[Records]
START

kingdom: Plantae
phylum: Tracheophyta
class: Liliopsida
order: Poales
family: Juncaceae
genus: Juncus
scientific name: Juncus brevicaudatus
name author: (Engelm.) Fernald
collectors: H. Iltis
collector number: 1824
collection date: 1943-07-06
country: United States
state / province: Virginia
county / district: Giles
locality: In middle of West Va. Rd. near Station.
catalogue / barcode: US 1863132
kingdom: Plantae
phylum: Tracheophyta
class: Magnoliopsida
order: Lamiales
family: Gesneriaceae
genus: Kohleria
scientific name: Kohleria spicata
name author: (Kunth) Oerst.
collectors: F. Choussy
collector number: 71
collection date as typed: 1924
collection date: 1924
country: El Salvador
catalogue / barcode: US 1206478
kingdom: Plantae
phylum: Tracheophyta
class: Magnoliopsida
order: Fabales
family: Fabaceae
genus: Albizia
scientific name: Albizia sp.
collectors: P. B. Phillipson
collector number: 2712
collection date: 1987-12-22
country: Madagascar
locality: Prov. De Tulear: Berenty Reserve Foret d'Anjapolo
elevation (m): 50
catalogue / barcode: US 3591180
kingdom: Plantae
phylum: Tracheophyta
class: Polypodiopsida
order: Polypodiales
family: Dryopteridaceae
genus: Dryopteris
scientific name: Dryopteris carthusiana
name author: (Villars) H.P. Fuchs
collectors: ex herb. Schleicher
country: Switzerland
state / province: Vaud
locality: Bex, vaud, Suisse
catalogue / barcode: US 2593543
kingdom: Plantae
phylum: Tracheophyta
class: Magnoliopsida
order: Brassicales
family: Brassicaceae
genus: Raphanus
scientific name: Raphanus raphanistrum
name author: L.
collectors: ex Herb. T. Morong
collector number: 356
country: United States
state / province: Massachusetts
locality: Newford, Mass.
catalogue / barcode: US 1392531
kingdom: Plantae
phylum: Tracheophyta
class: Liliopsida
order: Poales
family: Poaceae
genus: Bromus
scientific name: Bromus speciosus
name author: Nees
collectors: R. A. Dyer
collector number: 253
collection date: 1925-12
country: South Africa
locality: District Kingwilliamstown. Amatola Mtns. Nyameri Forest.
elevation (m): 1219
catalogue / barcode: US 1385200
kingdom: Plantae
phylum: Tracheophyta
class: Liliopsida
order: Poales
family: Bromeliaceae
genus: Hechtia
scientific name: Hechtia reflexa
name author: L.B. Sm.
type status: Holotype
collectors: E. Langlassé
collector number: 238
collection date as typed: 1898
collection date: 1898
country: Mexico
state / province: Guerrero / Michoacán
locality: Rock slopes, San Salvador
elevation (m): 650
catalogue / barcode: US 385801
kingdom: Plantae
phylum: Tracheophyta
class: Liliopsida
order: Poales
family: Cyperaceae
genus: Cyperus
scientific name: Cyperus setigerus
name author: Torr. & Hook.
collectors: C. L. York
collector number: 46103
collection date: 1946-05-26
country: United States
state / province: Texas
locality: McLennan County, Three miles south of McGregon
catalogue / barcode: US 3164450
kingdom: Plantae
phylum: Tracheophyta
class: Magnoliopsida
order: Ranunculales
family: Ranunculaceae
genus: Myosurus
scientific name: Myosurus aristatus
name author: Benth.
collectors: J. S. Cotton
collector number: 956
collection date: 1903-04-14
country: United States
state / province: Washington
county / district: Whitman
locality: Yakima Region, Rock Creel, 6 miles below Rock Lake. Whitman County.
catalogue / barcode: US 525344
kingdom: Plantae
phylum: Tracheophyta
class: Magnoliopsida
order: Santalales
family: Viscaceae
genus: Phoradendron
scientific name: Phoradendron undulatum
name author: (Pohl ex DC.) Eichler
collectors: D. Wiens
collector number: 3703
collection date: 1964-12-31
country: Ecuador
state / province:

END

= AIM =
From the records above, reproduce verbatim every line starting with the one containing "name author: (Kunth) Oerst." and continuing through the one containing "collection date: 1987-12-22".

= EXPECTED ANSWER =
name author: (Kunth) Oerst.
collectors: F. Choussy
collector number: 71
collection date as typed: 1924
collection date: 1924
country: El Salvador
catalogue / barcode: US 1206478
kingdom: Plantae
phylum: Tracheophyta
class: Magnoliopsida
order: Fabales
family: Fabaceae
genus: Albizia
scientific name: Albizia sp.
collectors: P. B. Phillipson
collector number: 2712
collection date: 1987-12-22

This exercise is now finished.